- PROMPT
Please write the next part of the passage on the activity-tracker study in primary care, starting after its final paragraph.

The high level of participants’ satisfaction regarding the device was perceived as a major strength. The motivational aspect of the device was also mentioned: (1) “The use of a technological tool to track more objectively PA was appreciated by patients. Actually, there are few motivational tools used by physicians to track PA” [Team member 1], and (2) “The possibility with technology to motivate ourselves to initiate healthy lifestyle habits and maintain them” [Team member 4].
Budgetary Constraints and Implications
One of the main weaknesses in the study was the small budget, which limited the number of pedometers and activity trackers and subsequently the sample size (30 patients). The part-time research coordinator, due to the limited budget, may have had an impact on the follow-up on measures and missing data:
Part-time research coordinator: I think, for an intervention study on lifestyle habits in primary care, adding a technological device implies a follow-up on many measures with the collaboration of different professionals, a full-time research coordinator is a must. Research coordinators help investigators conduct clinical trial and play an important role to foster the collaboration between clinicians and research team. Indeed, if a patient needs help for technological issues, it is easier to reach the research coordinator when available full-time.

- DATASET ENTRIES
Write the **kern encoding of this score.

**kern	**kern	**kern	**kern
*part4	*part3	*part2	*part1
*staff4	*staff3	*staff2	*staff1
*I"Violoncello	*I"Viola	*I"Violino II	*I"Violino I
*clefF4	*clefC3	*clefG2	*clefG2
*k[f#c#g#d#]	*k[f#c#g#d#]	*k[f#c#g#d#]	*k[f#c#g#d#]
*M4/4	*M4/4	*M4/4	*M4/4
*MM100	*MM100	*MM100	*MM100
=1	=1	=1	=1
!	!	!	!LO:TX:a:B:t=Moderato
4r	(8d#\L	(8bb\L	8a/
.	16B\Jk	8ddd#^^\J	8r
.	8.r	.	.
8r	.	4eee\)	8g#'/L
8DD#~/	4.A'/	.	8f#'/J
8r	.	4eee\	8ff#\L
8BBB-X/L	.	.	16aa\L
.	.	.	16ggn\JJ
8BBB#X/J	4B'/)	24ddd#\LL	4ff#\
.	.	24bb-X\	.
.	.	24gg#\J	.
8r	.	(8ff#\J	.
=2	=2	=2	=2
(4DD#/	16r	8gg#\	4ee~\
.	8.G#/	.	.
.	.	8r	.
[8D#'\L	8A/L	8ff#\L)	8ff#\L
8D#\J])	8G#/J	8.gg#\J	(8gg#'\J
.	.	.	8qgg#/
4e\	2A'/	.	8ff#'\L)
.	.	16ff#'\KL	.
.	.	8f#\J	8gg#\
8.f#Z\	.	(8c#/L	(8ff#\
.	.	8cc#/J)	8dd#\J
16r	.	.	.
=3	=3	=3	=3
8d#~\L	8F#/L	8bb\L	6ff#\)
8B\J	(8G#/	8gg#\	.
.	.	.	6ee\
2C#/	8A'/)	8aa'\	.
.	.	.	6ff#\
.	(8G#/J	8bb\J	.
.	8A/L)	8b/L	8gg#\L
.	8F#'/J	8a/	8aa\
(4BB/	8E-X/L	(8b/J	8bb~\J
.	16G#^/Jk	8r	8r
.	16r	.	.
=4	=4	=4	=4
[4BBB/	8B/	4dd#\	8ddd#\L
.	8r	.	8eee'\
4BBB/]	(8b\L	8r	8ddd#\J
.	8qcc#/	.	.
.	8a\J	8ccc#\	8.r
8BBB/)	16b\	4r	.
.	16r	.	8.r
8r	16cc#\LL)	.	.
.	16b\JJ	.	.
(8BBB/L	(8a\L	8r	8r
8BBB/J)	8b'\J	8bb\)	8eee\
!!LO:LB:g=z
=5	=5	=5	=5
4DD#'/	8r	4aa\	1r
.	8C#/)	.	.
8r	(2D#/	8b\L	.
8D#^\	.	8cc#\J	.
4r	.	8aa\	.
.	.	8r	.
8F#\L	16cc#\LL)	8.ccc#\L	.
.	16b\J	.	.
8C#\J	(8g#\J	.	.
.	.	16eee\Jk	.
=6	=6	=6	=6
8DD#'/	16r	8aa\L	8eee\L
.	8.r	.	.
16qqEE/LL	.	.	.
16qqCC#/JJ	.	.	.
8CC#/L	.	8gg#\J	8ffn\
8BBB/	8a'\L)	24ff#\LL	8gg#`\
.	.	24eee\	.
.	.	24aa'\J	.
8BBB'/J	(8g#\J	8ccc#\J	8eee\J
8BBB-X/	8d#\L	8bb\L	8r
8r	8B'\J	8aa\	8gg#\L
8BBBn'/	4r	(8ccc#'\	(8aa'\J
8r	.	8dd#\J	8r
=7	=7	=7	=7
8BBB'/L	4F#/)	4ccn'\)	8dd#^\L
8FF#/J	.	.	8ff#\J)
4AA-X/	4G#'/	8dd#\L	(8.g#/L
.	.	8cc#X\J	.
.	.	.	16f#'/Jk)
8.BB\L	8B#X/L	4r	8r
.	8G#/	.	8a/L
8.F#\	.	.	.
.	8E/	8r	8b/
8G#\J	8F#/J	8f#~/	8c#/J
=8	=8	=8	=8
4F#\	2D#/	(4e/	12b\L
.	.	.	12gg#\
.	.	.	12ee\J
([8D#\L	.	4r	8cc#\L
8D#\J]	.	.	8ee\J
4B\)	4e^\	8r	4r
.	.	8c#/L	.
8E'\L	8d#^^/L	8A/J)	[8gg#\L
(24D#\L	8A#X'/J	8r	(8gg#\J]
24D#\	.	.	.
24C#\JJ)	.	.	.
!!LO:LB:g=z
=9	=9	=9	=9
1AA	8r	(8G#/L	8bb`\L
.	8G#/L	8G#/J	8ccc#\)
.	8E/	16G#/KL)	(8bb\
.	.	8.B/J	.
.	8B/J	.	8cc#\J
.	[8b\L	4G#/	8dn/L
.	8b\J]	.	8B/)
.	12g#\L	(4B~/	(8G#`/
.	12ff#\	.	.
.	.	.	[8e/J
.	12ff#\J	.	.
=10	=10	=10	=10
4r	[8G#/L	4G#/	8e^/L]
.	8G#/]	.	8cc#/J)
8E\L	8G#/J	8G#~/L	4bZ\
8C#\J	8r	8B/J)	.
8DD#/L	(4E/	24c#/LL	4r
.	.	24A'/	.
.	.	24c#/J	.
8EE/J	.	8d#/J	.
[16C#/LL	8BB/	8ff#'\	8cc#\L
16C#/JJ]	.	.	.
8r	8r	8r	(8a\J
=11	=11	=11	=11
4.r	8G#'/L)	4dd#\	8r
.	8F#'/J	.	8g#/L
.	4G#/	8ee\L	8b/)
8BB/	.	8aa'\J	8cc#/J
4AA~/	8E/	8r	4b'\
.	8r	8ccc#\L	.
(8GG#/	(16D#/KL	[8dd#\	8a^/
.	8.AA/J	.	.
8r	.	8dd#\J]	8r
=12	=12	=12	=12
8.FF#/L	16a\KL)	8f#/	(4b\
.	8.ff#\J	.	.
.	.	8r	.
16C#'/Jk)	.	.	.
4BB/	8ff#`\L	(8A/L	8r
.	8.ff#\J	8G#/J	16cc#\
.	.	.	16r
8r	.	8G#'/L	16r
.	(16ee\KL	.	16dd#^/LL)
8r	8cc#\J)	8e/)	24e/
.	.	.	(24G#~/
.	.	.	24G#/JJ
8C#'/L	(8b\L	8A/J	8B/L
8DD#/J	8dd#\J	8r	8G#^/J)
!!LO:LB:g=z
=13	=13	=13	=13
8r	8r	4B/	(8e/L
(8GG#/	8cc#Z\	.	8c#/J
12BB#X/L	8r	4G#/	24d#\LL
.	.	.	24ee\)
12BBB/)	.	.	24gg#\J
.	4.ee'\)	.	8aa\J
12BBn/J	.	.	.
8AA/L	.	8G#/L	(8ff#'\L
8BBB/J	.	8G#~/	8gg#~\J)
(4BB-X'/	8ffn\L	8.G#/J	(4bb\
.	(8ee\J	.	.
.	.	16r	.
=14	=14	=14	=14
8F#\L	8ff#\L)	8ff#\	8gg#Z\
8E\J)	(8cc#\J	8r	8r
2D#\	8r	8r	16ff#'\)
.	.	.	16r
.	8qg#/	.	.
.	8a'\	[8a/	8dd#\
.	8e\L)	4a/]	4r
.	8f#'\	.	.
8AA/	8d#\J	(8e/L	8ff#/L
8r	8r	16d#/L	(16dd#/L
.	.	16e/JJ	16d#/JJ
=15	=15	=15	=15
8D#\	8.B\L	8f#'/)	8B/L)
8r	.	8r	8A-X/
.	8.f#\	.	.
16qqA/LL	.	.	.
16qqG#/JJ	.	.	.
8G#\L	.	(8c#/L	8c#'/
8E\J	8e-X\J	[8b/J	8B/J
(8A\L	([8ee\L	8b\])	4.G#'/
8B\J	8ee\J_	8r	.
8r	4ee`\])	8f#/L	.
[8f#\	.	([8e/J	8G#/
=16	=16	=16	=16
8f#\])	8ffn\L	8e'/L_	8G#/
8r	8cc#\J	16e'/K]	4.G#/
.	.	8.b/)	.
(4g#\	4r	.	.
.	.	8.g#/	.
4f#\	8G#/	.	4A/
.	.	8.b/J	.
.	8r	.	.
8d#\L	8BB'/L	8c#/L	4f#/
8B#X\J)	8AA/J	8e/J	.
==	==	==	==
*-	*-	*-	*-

- TASK OUTPUT
[Team member 1]
Turnover and Technical Issues
Staff turnover due to uncontrollable reasons had a major impact on the follow-up on data extraction, cardiometabolic risk measurements, and research trajectory and was therefore perceived as a weakness. Due to technical problems during data download, the data from a few patients’ devices could not be extracted: 4 participants had missing data, 1 had withdrawn, and there was a problem extracting data for 3 participants who forgot their password.
Primary Care Setting
The primary care setting was seen by the team as the principal opportunity. The study took place in a primary care setting in an academic health center, which allowed research students to be trained and introduced primary care research to health professionals, clinicians, and patients. For instance, a medical student completed her master’s degree with this project. Results were presented at provincial, national, and interventional congresses, and an article was published in a scientific journal. Thus, this research optimized faster knowledge transfer from research to the medical setting.
Loan of Equipment
The activity tracker and iPad were loaned by the researcher, who is specialized in IT (Canada Foundation for Innovation). This collaboration combined both expertise and resources. There was no donation from the manufacturer or sponsorship.
The fact that an activity tracker is a common technology available to the public is also a factor contributing to the real-life setting. Fitness trackers are readily available at a relatively affordable cost and are not exclusive to research. It is an increasingly popular and growing technology. Given that it is a common technology, the outcomes of interdisciplinary team care for the patient can include using mobile apps that track lifestyle change progress and that prompt lifestyle intervention. Support with common digital technology (eg, apps, wearable devices) is a key construct for effective, sustainable patient care self-management.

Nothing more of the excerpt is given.